■ **Extract**:
========================

And we're back. I debated whether to include this entry as it doesn't really fall into the traditional "soap" category, although it is a serialised drama. Also, if I'm including this, why not include the likes of
All Saints or
McLeod's Daughters? However, as it's one of my favourite Australian series ever, I couldn't not put it in. Also, it is included in the book that I'm basing this thread on. So, here goes...
The Secret Life of Us - 2001 to 2005
By the end of the 90's, Australian TV networks still hadn't nailed the twentysomething
Melrose-esque drama hit that they so craved. Network Ten were approached by producers John Edwards and Amanda Higgs (of Southern Star) with their idea for a "
morally ambiguous" drama. Ten weren't keen as they were in the process of trying to launch
Above The Law, so Southern Star asked for them to commit to a two hour pilot. Ten could air it as a TV movie if they didn't like it as a series or they could have it as backup to go to series, should
Above The Law fail. As discussed, fail it did and the Southern Star series got the greenlight. Knowing that international sales were no longer a foregone conclusion for Aussie series, Edwards wanted to make a "

========================

■ **The data**:
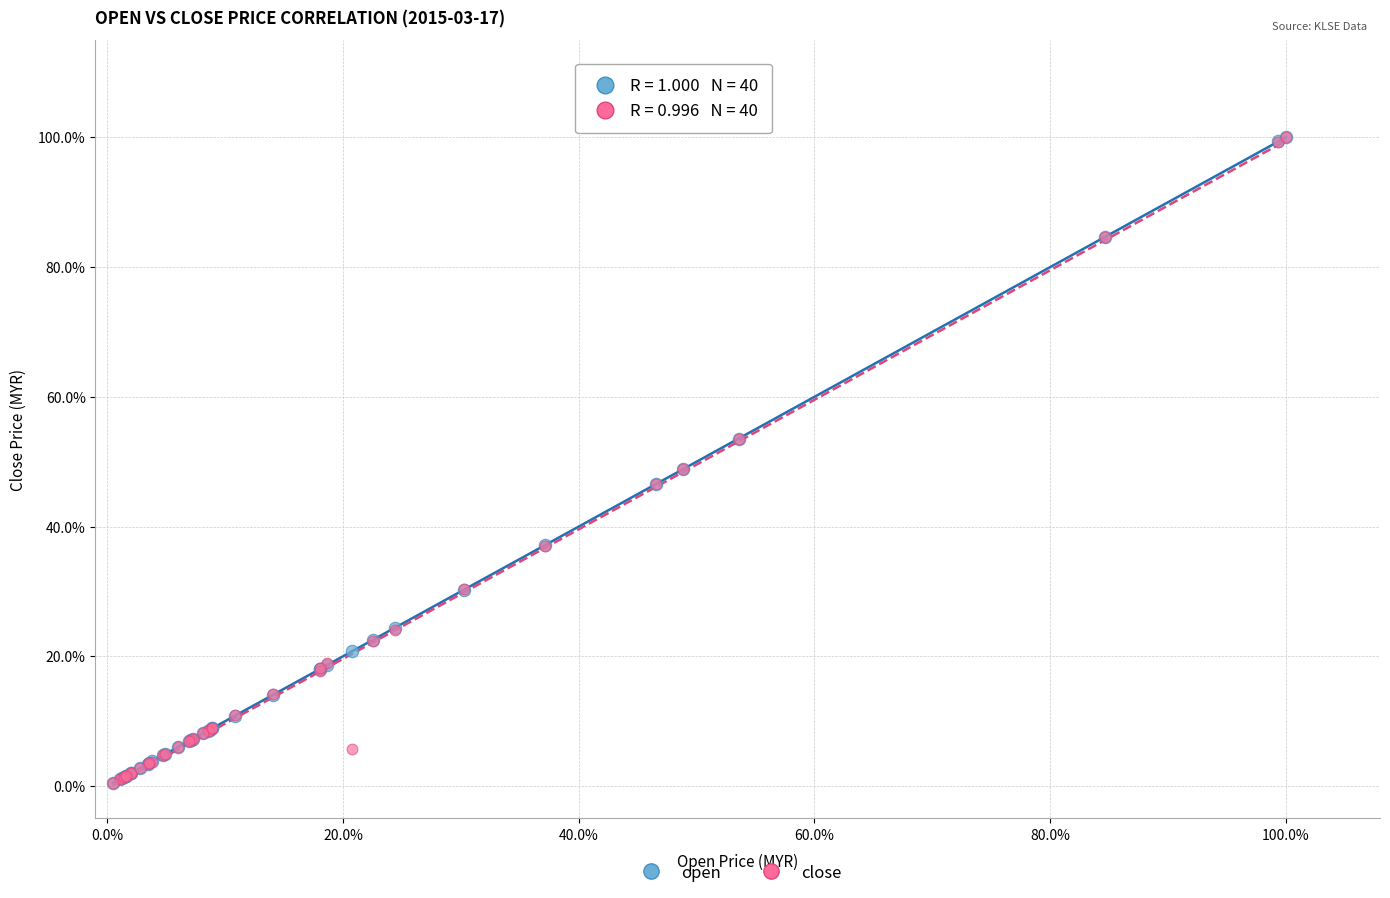

What are all the series names shown in the legend?

open, close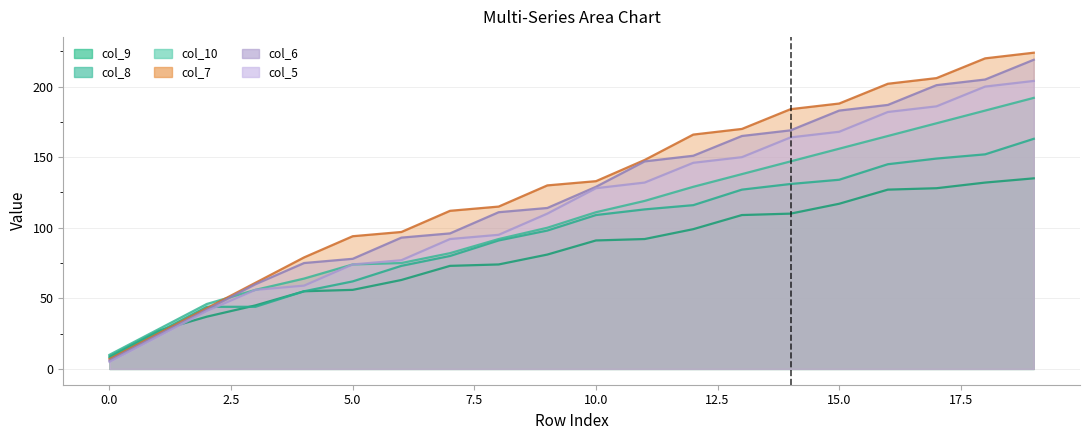

The value of col_9 at 12 is 27. True or false?

False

========================

■ **What to work on**:
1. According to the post, which years did The Secret Life of Us run?
2. In the post, rewrite everything from "And we're back." down to "So, here goes...", putting "Blue Heelers" in place of "McLeod's Daughters".

■ **Task-by-task answers**:
1. 2001 to 2005

2.
And we're back. I debated whether to include this entry as it doesn't really fall into the traditional "soap" category, although it is a serialised drama. Also, if I'm including this, why not include the likes of
All Saints or
Blue Heelers? However, as it's one of my favourite Australian series ever, I couldn't not put it in. Also, it is included in the book that I'm basing this thread on. So, here goes...